**PROBLEM TO WORK ON**: Look below for the line that has "No smoking. |". Set down the lines from there through the line that has "feel unwell. |", exactly as written.

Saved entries
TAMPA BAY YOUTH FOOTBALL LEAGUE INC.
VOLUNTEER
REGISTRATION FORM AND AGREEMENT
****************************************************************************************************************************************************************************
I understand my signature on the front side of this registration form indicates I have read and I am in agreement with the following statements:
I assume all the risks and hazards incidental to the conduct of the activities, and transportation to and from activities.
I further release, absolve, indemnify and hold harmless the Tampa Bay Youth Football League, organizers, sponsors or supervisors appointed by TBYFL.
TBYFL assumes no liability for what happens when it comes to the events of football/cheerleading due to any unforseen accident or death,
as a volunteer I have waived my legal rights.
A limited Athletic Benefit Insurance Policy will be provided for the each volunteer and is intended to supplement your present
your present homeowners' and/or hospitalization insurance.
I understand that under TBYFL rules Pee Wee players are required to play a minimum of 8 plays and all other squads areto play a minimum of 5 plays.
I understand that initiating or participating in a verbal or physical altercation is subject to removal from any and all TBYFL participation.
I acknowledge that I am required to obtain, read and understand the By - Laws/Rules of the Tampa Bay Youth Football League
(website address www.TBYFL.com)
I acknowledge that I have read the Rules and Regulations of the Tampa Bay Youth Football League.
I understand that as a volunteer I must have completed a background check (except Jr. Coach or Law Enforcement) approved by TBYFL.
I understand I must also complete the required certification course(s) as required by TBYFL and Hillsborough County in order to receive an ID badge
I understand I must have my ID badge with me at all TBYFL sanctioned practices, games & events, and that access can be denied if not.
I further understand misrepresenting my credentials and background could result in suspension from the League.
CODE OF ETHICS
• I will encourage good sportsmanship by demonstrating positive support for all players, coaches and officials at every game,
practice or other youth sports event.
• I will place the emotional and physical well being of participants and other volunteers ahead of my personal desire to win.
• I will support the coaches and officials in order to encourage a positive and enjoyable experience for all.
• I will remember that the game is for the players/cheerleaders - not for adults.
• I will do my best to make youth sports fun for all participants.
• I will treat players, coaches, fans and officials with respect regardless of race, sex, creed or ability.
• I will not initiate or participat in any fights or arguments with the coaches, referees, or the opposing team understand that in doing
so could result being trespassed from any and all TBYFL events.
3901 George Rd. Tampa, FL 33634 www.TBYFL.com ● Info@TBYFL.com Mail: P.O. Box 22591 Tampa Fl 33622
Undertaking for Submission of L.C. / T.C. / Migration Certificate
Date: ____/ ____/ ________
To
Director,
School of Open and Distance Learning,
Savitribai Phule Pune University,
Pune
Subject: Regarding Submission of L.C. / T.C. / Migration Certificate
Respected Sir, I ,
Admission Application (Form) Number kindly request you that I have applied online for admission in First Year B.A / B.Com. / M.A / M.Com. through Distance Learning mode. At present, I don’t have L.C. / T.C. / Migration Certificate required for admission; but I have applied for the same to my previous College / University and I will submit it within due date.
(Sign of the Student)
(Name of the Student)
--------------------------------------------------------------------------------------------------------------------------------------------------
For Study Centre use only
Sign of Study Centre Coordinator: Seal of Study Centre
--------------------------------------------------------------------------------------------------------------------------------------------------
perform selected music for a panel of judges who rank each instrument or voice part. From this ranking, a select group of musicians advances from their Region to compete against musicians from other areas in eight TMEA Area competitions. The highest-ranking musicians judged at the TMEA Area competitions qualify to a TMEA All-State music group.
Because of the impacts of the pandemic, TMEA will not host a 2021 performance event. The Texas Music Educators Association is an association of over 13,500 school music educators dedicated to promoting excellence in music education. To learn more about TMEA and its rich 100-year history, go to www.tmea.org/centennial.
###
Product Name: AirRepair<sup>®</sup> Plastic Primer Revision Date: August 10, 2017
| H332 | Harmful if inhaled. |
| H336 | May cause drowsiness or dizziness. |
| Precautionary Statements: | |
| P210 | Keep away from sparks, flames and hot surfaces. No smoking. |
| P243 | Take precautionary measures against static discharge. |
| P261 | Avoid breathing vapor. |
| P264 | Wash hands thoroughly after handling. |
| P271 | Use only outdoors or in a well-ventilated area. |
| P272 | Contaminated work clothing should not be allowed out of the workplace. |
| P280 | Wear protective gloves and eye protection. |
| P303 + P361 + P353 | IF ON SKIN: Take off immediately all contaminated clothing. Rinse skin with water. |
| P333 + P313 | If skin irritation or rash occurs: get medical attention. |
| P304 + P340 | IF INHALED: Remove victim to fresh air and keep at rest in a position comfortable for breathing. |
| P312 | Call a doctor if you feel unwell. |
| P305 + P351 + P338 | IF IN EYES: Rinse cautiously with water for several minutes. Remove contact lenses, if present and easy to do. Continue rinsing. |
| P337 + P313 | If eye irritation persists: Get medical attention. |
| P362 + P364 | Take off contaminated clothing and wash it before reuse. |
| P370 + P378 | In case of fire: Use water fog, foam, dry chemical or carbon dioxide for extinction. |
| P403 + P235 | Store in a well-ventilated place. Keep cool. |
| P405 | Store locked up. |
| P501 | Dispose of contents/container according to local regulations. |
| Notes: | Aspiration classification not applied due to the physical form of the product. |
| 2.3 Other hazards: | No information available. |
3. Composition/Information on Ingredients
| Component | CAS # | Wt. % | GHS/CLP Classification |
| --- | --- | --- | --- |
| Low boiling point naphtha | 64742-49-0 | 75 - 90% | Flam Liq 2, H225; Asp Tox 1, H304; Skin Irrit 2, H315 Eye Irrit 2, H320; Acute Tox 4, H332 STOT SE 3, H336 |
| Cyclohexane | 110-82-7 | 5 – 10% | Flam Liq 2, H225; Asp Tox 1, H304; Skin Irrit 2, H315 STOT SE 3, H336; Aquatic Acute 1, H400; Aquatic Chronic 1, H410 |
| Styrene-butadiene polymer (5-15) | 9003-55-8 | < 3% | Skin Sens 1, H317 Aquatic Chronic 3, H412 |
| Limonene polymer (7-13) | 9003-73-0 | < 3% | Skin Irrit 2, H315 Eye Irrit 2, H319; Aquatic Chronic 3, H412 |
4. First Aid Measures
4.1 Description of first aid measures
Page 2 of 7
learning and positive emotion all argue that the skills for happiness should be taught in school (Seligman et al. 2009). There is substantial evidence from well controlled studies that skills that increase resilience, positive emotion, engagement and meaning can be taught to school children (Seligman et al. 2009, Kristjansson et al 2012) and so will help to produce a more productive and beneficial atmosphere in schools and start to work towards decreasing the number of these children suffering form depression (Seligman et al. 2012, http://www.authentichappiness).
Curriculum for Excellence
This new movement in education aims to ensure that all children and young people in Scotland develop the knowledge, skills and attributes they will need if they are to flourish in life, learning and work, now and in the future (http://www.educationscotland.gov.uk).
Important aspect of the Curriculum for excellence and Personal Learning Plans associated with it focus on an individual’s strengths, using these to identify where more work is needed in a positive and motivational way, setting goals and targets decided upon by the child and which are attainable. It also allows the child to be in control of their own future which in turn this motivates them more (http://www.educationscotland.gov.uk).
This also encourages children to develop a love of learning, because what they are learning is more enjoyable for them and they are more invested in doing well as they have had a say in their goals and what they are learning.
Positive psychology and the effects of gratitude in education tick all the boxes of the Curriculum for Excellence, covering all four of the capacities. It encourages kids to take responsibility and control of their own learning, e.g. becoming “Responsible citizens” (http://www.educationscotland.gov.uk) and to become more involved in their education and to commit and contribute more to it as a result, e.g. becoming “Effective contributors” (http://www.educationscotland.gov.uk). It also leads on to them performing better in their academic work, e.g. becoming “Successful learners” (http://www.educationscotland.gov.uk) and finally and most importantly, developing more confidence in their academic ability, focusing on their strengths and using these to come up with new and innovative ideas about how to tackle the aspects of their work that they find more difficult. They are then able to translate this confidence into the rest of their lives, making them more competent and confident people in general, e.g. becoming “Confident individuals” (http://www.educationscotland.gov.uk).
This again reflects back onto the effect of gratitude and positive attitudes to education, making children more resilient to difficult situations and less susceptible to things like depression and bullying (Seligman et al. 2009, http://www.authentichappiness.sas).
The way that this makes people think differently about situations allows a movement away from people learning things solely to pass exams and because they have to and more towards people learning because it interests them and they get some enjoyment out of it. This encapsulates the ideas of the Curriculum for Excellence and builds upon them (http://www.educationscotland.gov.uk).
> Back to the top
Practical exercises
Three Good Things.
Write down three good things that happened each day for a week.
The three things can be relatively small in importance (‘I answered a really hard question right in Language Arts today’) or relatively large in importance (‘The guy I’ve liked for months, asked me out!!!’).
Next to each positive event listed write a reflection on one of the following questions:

**ANSWER AREA**:
| P210 | Keep away from sparks, flames and hot surfaces. No smoking. |
| P243 | Take precautionary measures against static discharge. |
| P261 | Avoid breathing vapor. |
| P264 | Wash hands thoroughly after handling. |
| P271 | Use only outdoors or in a well-ventilated area. |
| P272 | Contaminated work clothing should not be allowed out of the workplace. |
| P280 | Wear protective gloves and eye protection. |
| P303 + P361 + P353 | IF ON SKIN: Take off immediately all contaminated clothing. Rinse skin with water. |
| P333 + P313 | If skin irritation or rash occurs: get medical attention. |
| P304 + P340 | IF INHALED: Remove victim to fresh air and keep at rest in a position comfortable for breathing. |
| P312 | Call a doctor if you feel unwell. |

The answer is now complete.